Question

Wooden artifact and freshly cut tree are ${\text{7}}{\text{.6}}$ and $15.2{\text{ mi}}{{\text{n}}^{ - 1}}{\text{ }}{{\text{g}}^{ - 1}}$ of carbon $\left( {{t_{{\text{1/2}}}} = 5760{\text{ years}}} \right)$ respectively. The age of the artifact is:
A) $5760{\text{ years}}$
B) $5760 \times \dfrac{{15.2}}{{7.6}}{\text{ years}}$
C) $5760 \times \dfrac{{7.6}}{{15.2}}{\text{ years}}$
D) $5760 \times \left( {15.2 - 7.6} \right){\text{ years}}$

Answer 1

Hint:To solve this we must know the equation to calculate the age of a radioactive nuclide. In the equation, substitute the values given and solve for the age of the artifact. Remember the units of the half-life of the nuclide and the time taken for the nuclide to decay are the same.
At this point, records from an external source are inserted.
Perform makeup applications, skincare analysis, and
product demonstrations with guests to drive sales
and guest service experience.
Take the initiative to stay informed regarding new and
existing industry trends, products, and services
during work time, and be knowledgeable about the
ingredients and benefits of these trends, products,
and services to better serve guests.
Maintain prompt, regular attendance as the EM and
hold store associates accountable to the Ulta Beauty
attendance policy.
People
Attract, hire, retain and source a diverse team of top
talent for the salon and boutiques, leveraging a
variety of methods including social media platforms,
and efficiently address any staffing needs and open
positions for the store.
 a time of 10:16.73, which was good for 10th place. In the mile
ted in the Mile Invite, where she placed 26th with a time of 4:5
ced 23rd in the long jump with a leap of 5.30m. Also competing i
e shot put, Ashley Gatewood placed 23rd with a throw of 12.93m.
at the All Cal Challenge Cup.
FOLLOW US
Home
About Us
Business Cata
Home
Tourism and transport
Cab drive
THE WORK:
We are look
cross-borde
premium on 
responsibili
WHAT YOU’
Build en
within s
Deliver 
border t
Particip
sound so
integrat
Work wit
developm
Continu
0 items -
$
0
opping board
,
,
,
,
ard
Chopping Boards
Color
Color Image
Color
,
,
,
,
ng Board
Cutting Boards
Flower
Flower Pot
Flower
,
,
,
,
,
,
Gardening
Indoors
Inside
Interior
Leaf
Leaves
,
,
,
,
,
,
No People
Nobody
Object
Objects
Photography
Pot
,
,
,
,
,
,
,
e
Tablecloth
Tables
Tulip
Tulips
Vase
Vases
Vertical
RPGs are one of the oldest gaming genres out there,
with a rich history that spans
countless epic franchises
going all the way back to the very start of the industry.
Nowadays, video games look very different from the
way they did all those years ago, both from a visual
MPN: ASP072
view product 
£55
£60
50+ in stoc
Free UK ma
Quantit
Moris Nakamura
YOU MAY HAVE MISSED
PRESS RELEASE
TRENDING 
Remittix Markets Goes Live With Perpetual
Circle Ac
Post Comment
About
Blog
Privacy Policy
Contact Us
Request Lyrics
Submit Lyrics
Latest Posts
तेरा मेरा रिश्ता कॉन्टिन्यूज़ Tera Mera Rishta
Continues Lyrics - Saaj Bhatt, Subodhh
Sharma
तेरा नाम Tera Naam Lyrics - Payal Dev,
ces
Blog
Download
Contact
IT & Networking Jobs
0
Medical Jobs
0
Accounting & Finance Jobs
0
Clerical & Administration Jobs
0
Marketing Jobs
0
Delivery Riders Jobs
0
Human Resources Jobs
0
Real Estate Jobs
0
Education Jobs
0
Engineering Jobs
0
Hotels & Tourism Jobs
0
Complete step by step solution:
The equation to calculate the age of a radioactive nuclide is given by the equation as follows:
${N_t} = {N_0}{\left( {{\text{1/2}}} \right)^{t/{t_{_{1/2}}}}}$
Where ${N_t}$ is the amount of nuclide left at time $t$,
${N_0}$ is the initial amount of nuclide,
$t$ is the time taken for ${N_0}$ to go to ${N_t}$,
${t_{{\text{1/2}}}}$ is the half-life of the nuclide.
We are given that a wooden artifact and freshly cut tree are ${\text{7}}{\text{.6}}$ and $15.2{\text{ mi}}{{\text{n}}^{ - 1}}{\text{ }}{{\text{g}}^{ - 1}}$ of carbon $\left( {{t_{{\text{1/2}}}} = 5760{\text{ years}}} \right)$. Thus,
${\text{7}}{\text{.6 mi}}{{\text{n}}^{ - 1}}{\text{ }}{{\text{g}}^{ - 1}} = 15.2{\text{ mi}}{{\text{n}}^{ - 1}}{\text{ }}{{\text{g}}^{ - 1}}{\left( {{\text{1/2}}} \right)^{{\text{t/}}5760{\text{ years}}}}$
$0.5 = {\left( {{\text{1/2}}} \right)^{{\text{t/}}5760{\text{ years}}}}$
$1 = {1^{{\text{t/}}5760{\text{ years}}}}$
\[t = 5760{\text{ years}}\]
Thus, the age of the artifact is \[5760{\text{ years}}\].
Thus, the correct option is (A) \[5760{\text{ years}}\].

Note:Remember the units of the half-life of the nuclide and the time taken for ${N_0}$ to go to ${N_t}$ are the same. Time can be measured in seconds, minutes, days, weeks, months or years. The units of the half-life of the nuclide and the time taken for ${N_0}$ to go to ${N_t}$ i.e. ${t_{{\text{1/2}}}}$ and $t$ remain same.